Additionally, not only did the PA make no counter- offer, but it launched the terrorist war in September 2000 that has killed almost 2,000 Israelis and wounded and maimed 15,000 more. Since 2000, successive polls have shown consistently high Palestinian support for the use of terrorism against Israeli civilians, even if a Palestinian state with a capital in east Jerusalem were to be created. For Palestinian Arabs, destroying Israel trumps statehood.
Especially with the election of Hamas this year, a Palestinian state set up now would simply be another terrorist state.

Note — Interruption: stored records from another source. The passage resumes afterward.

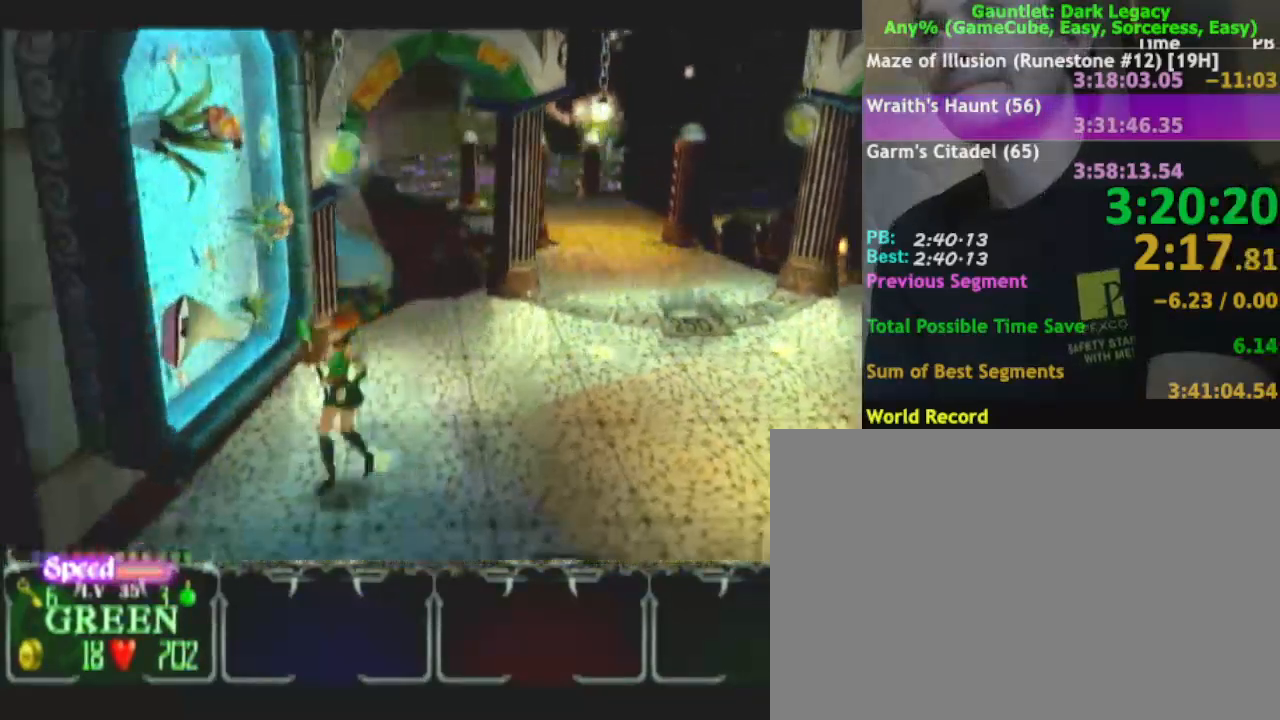
{"buttons": [], "left_stick": "down-left", "right_stick": "center", "events": [[317, "left_stick", "down-left"]]}
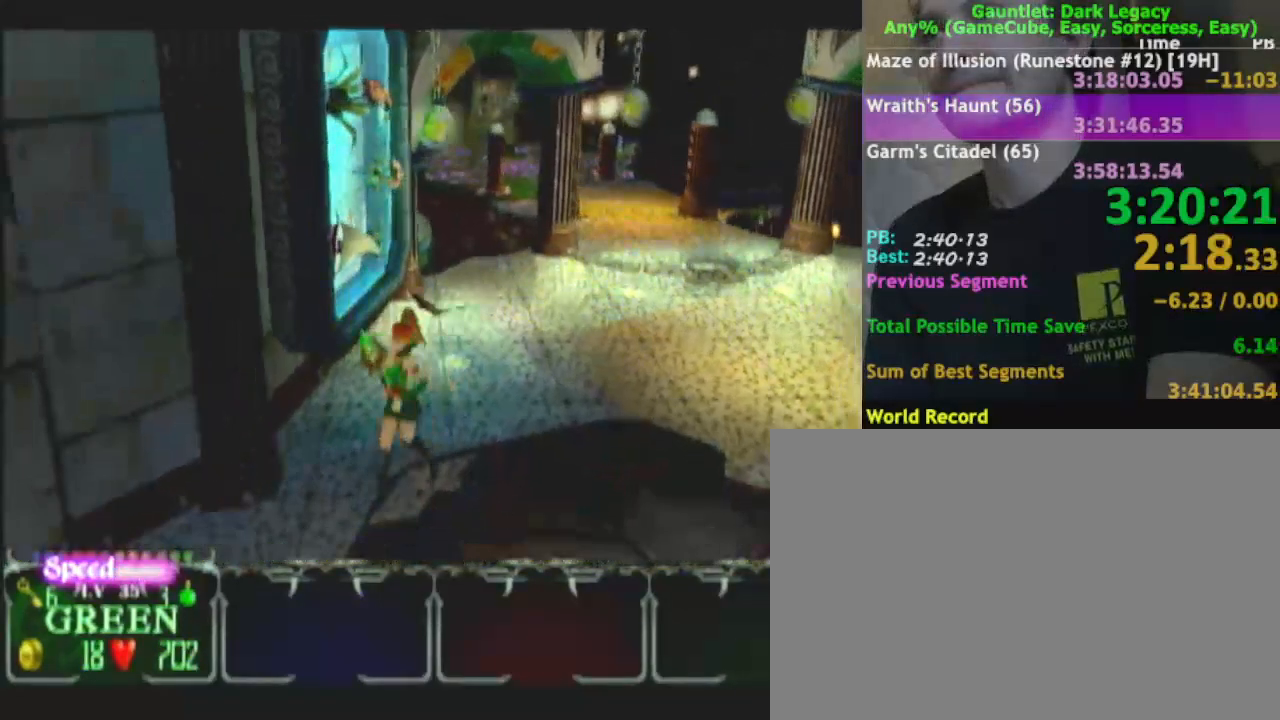
{"buttons": [], "left_stick": "down-left", "right_stick": "center", "events": []}
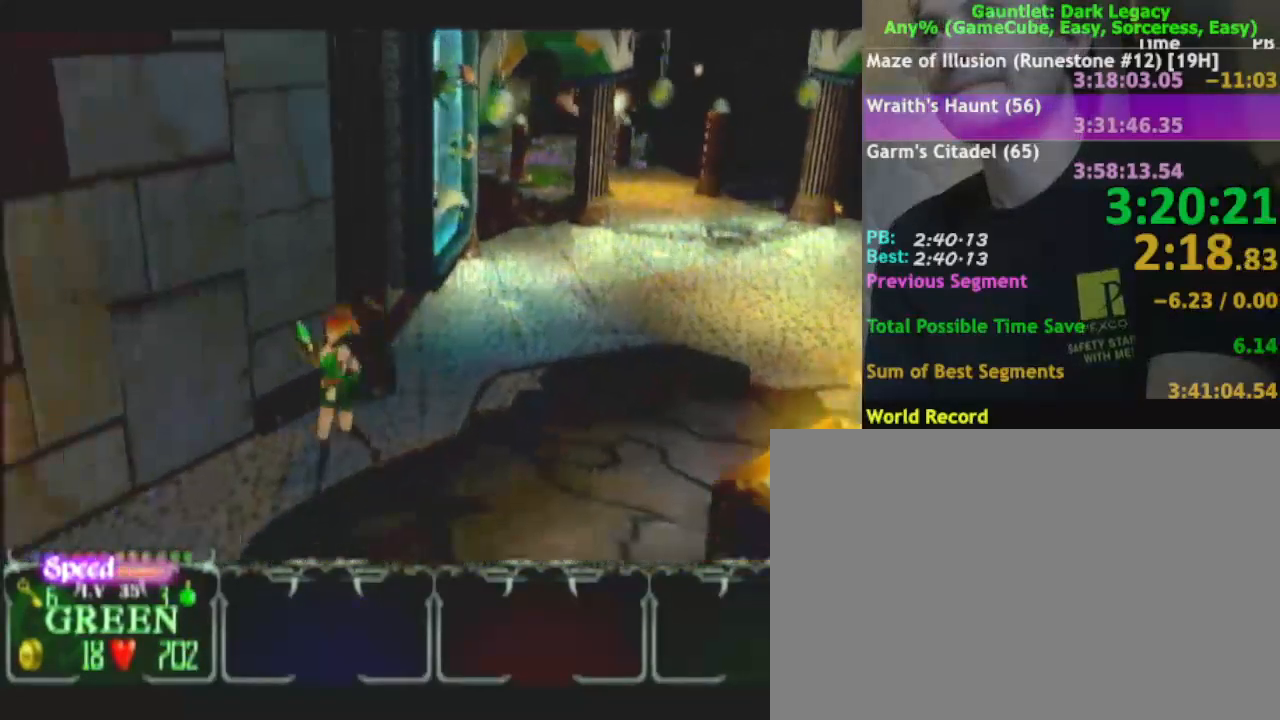
{"buttons": [], "left_stick": "down-left", "right_stick": "center", "events": []}
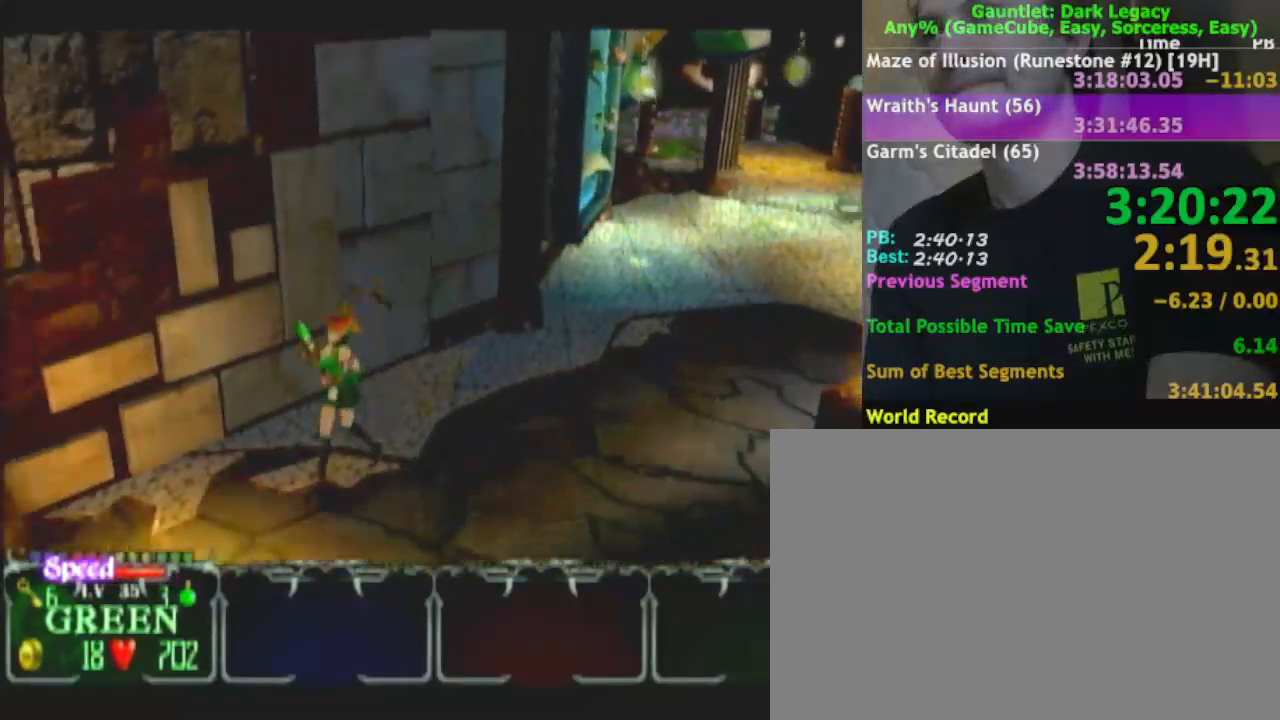
{"buttons": [], "left_stick": "down-left", "right_stick": "center", "events": []}
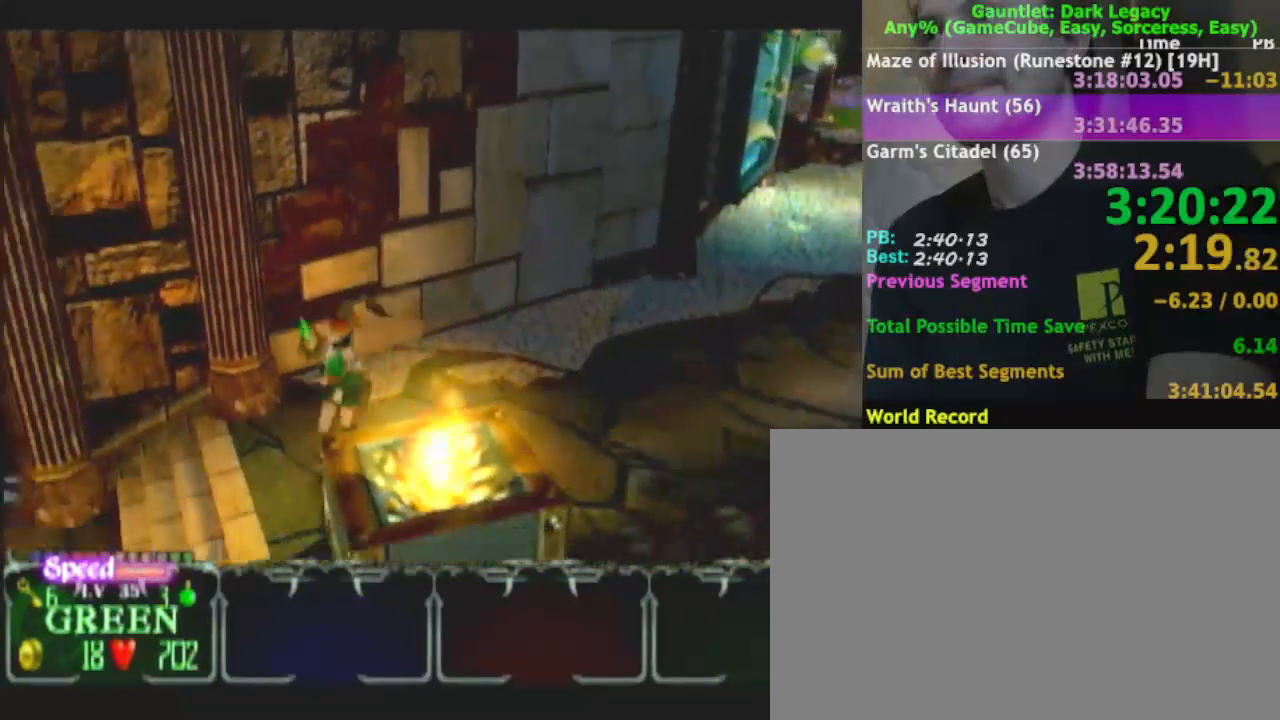
{"buttons": [], "left_stick": "left", "right_stick": "center", "events": [[133, "left_stick", "left"]]}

The Baker/Hamilton Report goes further than any U.S. government has gone by calling for negotiations “which would address … the right of return” (the legally baseless Palestinian demand whereby Palestinian refugees and their millions of descendants would inundate Israel and end Israel as a Jewish state) and for supporting “moderates” like PA president Mahmoud Abbas – despite the fact that the PA under Abbas has not fulfilled its commitments under signed agreements with Israel and also the 2003 road map peace plan to fight, arrest, extradite and jail terrorists, confiscate their weaponry and end the incitement to hatred and murder in the PA-controlled media, mosques, schools and youth camps that feeds terrorism.
Abbas recently stated that neither Hamas nor Fatah is required to extend official recognition to Is-rael and he reaffirmed his commitment to “the legacy” of Arafat.
The report contends that peace efforts should include “Support for a Palestinian national unity government” of Fatah and Hamas. In fact, however, both groups in their respective charters call for Israel’s destruction (Fatah: Article 12; Hamas, Article 15) and the use of terrorism (Fatah: Article 19; Hamas: Article 7).